Clearly Crystal had noticed her quietness at the mention of Gigi’s forced entrance into Briarcliff.
“Hey, hey,” she faltered, making a motion to touch the blonde girl’s sweater clad palm but stopping herself before their hands touched. Crystal had been locked away long enough to know that eyes were what the supervising nuns kept on her, not ears. They could care less what words left her mouth so much as she wasn’t participating in any homosexual physicalities. “I know you’re scared, and that seems like a new feeling for you. But as long as you don’t do anything at a heightened level of crazy, nothings going to happen, okay? They won’t put the work into fixing you if you don’t let them know there’s anything to be fixed, okay?”

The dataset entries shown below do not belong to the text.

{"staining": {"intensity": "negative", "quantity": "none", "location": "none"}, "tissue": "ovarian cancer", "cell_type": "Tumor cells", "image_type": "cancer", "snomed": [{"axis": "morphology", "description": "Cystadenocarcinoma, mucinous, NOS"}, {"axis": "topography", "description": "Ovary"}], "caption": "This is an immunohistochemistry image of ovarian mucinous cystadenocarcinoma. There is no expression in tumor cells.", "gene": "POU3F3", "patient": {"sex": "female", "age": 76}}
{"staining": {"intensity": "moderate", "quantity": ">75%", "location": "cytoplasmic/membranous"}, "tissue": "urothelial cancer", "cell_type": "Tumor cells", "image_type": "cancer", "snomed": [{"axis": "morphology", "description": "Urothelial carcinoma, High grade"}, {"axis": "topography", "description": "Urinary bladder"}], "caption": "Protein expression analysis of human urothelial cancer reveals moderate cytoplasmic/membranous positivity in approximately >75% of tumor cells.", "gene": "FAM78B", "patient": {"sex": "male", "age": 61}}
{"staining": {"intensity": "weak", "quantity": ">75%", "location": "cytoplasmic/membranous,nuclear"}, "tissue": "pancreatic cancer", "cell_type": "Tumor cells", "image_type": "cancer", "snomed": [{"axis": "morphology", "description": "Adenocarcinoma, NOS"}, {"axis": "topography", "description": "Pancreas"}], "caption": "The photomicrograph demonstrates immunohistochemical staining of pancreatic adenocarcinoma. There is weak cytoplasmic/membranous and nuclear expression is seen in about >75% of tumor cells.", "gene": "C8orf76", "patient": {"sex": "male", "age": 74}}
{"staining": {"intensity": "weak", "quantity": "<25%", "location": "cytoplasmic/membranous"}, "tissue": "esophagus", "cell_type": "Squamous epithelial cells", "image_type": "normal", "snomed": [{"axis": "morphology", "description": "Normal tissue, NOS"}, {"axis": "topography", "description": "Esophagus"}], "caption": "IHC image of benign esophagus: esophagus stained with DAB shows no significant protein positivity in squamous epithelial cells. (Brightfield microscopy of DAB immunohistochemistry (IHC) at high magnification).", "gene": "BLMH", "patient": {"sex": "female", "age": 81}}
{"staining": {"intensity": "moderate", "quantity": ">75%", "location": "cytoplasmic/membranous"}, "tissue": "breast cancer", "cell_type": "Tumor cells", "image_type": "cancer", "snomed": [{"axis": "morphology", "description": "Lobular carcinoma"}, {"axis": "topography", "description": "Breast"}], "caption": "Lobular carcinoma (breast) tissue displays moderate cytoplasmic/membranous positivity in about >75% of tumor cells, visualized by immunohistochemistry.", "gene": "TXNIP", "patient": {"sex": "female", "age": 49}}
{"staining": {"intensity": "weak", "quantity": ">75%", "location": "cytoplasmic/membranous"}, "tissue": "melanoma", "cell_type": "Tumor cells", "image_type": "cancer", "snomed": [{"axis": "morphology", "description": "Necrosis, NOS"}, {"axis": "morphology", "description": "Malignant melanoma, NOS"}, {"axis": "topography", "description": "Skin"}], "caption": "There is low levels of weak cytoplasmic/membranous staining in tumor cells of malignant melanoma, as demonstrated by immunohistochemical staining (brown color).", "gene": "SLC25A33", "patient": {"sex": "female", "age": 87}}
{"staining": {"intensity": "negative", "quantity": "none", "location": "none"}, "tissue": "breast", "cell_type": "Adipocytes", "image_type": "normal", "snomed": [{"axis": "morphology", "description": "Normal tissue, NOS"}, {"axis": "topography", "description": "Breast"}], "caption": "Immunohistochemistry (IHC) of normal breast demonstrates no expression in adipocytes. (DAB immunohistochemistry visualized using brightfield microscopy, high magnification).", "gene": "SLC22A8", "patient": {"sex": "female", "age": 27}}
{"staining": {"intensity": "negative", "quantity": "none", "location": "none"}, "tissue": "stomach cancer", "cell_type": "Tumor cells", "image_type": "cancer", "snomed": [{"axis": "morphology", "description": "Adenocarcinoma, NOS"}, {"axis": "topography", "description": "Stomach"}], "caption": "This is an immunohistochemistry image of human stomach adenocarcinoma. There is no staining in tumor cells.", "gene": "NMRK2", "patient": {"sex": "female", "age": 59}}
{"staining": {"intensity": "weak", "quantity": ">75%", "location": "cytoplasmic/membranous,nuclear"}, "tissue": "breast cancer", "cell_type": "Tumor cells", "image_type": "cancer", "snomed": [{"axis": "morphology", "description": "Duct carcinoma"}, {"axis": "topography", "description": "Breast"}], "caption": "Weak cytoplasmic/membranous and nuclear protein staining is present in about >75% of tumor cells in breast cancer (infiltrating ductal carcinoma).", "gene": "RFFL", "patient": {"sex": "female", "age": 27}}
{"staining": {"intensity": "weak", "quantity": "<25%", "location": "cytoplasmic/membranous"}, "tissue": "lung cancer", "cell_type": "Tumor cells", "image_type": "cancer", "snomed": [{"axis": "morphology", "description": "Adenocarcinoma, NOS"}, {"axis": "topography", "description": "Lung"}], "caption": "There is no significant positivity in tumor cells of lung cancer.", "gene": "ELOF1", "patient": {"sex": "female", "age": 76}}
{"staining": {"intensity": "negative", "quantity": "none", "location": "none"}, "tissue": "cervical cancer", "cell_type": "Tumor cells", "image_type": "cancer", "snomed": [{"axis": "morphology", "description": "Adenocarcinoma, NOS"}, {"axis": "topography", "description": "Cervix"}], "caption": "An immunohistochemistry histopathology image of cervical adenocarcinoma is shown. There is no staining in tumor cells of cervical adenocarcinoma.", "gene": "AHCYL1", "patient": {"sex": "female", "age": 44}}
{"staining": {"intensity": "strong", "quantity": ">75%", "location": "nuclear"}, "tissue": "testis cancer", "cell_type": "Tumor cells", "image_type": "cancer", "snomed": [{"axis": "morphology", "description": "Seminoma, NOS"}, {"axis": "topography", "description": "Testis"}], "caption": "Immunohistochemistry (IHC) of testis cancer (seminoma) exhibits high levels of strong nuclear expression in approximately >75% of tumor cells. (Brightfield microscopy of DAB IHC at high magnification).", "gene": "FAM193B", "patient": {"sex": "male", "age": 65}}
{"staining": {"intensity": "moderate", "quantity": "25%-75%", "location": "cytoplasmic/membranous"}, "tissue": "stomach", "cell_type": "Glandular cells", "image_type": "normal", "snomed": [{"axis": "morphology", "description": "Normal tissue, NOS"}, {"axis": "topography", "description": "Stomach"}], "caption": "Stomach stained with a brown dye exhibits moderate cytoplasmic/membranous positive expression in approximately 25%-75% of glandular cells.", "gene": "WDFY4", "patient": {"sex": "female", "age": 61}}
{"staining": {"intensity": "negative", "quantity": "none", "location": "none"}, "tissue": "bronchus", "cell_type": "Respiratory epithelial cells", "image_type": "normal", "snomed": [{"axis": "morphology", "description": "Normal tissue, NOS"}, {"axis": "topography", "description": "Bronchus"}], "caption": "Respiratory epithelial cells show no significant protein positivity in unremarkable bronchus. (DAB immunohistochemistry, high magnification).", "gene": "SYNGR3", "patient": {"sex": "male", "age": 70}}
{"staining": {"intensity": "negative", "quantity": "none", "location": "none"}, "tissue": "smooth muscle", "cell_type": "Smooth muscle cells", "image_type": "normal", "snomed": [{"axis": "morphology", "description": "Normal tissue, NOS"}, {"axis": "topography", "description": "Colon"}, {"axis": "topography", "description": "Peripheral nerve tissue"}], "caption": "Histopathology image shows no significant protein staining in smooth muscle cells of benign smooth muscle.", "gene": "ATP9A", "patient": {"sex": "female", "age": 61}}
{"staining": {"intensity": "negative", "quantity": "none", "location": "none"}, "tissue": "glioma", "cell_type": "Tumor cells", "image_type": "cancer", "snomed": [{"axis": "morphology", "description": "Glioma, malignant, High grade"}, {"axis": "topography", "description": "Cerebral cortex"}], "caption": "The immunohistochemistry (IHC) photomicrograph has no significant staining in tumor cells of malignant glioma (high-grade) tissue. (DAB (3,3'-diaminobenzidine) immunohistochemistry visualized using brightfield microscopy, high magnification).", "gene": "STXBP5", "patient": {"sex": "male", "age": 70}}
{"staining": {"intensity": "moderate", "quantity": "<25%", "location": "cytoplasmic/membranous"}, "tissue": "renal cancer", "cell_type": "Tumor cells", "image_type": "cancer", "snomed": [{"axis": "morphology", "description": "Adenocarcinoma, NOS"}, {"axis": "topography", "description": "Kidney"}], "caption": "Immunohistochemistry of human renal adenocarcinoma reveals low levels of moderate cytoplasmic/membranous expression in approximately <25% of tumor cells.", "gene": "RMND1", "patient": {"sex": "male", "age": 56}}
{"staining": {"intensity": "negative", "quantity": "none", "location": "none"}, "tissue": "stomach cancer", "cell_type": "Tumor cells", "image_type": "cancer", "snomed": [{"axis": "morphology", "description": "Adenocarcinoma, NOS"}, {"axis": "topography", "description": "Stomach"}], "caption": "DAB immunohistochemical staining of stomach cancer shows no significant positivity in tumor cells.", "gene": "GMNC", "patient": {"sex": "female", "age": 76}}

Sniffling, Gigi shook her head, eyes an angry red color as she wiped at them with her sleeve. “Wh-what do they do to fix you?” She whimpered, panic leaking into her voice. “O-oh sweet Jesus what are they gonna do to fix me?” She felt a tightness creeping over her chest, mind taking her to the darkest crevices between Crystal’s words. “I-I’m gonna d-die in here-“
“Calm down, pretty girl, you’ve gotta take a breather. It’s not so bad when you act in line, drugs, electro-therapy if you’re really messed up, a little non-consensual conversion therapy if you’re a raging homo like myself, you’ve got nothing to worry about baby Geege,” Crystal assured, moving another chess piece as if she hadn’t been enhancing Genevieve’s fears.
“You don’t get it,” she whispered, voice breaking beneath her words. “I-I really messed up,” she wheezed, feeling faint.
“Oh come on, what’d you do. Hold hands with a boy? Let alone, kiss one of them? You’re a token little church girl, what could you possibly have done?”
“I killed my dad,” Gigi whimpered, hot tears falling down her gaunt cheeks as Crystal’s mouth fell open in shock.